Brexit-Related Primary Legislation
There have been several Acts to date, but the two most important for legal purposes are the European Union (Withdrawal) Act 2018 and the European Union (Withdrawal Agreement) Act 2020.
European Union (Withdrawl) Act 2018 (EUWA)
The EUWA (as amended by the WAA) includes provisions that:
- Repealed the European Communities Act 1972 (ECA 1972) on 'exit day'. The ECA 1972 enabled EU law to become part of UK law, and gave effect to the principles of direct effect and the supremacy of EU law.
- On exit day, saved the effect of most of the ECA 1972 (in modified form), and saved and modified EU-derived domestic legislation for the duration of the transition period.

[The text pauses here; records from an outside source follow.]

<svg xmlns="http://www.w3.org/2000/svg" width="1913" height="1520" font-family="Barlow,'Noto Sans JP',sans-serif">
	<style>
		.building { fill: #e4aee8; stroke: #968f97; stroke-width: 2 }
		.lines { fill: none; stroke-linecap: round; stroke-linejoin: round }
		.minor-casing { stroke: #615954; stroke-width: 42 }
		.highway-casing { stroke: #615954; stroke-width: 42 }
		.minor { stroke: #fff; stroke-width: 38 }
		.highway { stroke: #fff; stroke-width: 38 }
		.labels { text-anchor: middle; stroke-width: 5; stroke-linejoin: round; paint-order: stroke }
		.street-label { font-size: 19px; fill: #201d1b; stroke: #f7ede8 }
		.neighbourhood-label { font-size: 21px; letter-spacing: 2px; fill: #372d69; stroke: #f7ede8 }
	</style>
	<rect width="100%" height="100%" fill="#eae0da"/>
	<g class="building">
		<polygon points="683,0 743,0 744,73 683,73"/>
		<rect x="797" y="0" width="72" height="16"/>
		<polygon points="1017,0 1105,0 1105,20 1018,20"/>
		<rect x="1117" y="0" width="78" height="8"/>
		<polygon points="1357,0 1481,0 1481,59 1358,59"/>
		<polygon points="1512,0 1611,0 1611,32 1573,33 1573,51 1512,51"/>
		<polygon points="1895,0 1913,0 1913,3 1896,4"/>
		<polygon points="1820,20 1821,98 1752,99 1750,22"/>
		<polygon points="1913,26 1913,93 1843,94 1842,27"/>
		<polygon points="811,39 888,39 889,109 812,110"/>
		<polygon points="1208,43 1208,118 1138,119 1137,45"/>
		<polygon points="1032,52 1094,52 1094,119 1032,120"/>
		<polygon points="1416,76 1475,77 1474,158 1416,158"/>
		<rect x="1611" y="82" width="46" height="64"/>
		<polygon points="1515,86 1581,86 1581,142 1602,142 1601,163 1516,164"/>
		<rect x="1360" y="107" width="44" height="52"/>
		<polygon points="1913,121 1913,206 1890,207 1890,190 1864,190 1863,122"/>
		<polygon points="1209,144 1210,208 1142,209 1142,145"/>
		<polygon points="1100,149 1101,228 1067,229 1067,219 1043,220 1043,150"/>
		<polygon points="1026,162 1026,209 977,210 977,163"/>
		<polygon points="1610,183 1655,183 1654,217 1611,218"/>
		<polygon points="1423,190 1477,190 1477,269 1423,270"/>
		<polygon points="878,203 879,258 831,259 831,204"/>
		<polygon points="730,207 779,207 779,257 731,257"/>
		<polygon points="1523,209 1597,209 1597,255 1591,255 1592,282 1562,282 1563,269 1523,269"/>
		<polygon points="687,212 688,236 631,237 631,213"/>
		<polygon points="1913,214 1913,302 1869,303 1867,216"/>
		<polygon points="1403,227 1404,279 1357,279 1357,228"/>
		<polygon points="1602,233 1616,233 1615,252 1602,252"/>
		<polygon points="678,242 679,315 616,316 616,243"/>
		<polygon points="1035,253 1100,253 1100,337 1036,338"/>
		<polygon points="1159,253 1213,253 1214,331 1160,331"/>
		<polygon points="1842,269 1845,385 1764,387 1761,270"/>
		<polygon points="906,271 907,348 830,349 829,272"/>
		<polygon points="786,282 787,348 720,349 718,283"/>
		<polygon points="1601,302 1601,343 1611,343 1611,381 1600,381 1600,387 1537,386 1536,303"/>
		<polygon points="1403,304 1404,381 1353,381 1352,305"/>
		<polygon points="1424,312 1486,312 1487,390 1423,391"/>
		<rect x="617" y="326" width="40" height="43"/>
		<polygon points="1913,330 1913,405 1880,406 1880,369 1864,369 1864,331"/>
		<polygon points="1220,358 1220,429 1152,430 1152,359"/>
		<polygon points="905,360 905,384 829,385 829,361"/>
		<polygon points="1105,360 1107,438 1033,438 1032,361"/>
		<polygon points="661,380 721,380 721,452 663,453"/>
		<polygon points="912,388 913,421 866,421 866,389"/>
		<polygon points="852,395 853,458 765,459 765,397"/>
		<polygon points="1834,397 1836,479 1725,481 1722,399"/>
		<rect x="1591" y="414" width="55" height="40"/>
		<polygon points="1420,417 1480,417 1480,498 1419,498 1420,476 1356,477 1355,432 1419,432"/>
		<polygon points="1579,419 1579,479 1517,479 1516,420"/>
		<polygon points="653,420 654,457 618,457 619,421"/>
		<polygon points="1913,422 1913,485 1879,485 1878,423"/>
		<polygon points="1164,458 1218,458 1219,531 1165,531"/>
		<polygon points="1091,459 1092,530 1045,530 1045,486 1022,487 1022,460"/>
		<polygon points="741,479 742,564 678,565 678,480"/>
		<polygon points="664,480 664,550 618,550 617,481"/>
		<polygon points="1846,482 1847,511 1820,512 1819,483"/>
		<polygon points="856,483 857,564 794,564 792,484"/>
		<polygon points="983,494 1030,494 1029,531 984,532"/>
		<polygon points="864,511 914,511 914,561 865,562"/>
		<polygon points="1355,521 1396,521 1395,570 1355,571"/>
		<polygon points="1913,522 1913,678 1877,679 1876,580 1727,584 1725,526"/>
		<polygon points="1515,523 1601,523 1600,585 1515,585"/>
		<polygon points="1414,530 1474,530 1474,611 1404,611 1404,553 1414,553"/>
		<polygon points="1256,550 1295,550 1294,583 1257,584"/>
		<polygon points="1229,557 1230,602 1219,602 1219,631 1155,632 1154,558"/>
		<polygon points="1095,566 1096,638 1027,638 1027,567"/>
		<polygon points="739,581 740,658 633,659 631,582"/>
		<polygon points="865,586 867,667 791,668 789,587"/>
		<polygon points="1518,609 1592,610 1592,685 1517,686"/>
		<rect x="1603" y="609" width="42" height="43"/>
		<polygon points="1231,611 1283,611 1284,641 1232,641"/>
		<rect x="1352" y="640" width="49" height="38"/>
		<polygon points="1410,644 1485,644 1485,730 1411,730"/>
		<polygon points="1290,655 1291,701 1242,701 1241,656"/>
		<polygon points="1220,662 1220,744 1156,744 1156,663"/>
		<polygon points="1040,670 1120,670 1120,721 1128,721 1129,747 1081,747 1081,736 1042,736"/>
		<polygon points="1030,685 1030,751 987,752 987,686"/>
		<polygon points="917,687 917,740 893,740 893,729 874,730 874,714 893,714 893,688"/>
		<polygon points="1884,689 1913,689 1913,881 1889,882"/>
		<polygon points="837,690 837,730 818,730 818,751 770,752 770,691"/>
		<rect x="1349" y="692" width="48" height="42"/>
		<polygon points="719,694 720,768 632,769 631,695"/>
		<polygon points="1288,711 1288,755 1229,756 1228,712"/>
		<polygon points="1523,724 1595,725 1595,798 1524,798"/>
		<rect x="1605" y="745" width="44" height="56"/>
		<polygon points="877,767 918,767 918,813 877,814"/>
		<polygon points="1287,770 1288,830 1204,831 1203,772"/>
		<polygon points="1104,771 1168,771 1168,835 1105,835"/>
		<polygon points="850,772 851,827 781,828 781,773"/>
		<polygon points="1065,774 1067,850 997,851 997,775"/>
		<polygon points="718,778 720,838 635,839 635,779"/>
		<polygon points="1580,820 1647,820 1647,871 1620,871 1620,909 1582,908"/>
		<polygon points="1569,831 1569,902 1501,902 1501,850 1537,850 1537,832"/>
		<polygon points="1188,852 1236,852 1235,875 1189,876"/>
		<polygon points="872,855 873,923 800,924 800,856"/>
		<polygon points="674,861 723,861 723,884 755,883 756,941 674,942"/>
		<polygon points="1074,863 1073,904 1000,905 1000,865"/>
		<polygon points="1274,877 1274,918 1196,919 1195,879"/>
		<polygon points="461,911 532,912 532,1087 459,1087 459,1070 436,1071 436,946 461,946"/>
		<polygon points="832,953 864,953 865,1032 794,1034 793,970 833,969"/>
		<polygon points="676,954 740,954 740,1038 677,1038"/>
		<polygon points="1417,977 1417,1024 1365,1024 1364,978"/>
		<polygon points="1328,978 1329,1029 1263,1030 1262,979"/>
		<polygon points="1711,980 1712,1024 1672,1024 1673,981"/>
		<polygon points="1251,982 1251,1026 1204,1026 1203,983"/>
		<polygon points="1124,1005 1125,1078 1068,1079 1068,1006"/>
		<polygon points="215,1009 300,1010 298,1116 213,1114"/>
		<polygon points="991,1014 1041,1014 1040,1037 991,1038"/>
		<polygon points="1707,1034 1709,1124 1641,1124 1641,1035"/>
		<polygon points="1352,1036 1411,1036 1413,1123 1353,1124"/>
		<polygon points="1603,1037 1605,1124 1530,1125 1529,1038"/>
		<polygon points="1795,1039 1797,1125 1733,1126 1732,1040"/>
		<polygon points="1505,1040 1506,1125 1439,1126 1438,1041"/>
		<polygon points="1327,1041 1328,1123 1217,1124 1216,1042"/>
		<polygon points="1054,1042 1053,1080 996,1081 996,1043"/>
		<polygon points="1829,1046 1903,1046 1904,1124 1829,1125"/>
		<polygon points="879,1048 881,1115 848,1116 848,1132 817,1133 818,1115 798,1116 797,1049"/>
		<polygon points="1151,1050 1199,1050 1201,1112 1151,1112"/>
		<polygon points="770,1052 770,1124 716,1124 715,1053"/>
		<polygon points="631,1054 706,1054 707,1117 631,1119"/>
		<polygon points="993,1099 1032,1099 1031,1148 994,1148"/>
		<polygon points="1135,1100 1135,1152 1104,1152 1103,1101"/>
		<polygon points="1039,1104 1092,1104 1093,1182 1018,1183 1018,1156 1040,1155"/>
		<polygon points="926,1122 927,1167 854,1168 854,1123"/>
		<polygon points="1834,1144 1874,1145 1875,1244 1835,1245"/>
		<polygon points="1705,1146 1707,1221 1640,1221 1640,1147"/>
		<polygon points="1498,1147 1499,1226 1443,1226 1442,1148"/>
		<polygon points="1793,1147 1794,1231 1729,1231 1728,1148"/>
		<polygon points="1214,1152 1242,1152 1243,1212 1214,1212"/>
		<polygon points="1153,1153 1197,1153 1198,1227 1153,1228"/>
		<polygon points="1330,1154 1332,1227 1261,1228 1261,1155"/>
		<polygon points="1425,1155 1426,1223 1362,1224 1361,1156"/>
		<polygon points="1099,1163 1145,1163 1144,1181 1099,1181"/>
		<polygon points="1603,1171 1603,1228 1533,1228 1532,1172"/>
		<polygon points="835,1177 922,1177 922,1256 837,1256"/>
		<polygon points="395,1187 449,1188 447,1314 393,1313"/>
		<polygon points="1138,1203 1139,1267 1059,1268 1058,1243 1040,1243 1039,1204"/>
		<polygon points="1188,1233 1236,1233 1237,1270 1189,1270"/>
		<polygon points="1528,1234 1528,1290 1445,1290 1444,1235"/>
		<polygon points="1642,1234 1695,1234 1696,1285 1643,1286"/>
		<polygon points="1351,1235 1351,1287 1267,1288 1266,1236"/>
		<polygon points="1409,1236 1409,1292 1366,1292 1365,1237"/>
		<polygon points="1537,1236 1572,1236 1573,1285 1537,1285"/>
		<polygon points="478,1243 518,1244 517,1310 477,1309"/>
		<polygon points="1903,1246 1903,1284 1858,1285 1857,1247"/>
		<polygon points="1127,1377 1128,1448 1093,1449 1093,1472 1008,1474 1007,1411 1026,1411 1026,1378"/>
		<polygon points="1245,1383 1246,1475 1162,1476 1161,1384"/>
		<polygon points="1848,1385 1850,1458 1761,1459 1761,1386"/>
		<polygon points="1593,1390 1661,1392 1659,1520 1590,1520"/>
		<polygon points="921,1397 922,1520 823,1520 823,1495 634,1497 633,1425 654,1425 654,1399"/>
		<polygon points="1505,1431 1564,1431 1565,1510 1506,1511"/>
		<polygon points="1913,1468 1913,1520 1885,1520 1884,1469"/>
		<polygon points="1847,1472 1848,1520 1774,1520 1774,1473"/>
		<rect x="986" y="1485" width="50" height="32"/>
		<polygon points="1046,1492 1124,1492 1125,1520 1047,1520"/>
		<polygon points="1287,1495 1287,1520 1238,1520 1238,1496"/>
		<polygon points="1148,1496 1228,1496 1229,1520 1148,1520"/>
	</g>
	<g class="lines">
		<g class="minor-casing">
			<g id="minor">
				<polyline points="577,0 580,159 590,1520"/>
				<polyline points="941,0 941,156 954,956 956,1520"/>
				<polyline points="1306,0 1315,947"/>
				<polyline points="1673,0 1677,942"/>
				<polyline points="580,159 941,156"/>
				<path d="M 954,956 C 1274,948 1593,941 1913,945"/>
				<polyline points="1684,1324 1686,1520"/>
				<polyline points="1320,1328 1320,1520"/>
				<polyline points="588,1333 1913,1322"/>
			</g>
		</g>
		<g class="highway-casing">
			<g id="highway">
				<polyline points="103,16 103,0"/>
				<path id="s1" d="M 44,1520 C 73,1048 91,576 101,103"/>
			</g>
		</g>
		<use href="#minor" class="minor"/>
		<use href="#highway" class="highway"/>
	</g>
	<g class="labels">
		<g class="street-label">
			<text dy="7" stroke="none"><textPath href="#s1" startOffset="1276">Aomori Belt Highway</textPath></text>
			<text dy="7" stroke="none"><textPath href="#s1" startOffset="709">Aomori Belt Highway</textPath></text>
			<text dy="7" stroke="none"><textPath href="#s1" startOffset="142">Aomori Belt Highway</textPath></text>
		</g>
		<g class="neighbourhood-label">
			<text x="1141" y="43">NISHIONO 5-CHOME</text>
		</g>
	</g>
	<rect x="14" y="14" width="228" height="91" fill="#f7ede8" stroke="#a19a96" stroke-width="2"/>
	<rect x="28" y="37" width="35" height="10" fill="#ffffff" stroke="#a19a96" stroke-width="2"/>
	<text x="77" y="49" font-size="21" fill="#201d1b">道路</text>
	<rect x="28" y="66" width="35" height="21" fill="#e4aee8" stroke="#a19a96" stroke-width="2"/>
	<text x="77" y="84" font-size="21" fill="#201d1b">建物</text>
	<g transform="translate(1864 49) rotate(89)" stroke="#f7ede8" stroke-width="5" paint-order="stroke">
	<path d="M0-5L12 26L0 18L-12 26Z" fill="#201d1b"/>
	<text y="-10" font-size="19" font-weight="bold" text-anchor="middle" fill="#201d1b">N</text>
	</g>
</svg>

- Create a new body of retained EU law at the end of the transition period – this is a snapshot of the EU law that applied in the UK as at 31 December 2020, which becomes part of the UK's domestic legal framework going forward. This means that the UK can start to amend this body of law as it sees fit, so UK law may start to diverge from EU law.
- Confer various powers on the government to make secondary legislation, including the correcting power in section 8 to make regulations to deal with deficiencies in retained EU law arising from the UK's withdrawal from the EU.
- Provide for the general implementation, through automatic incorporation into UK law, of the UK-EU withdrawal agreement and the UK's agreements with Switzerland and the EEA EFTA states; and enable rights and obligations arising under the withdrawal agreement, and EU law applied to the UK by the withdrawal agreement, to have supremacy over any inconsistent UK law.
- Address the use of CJEU rulings by UK courts when interpreting retained EU law, subject to the terms of the withdrawal agreement (section 6).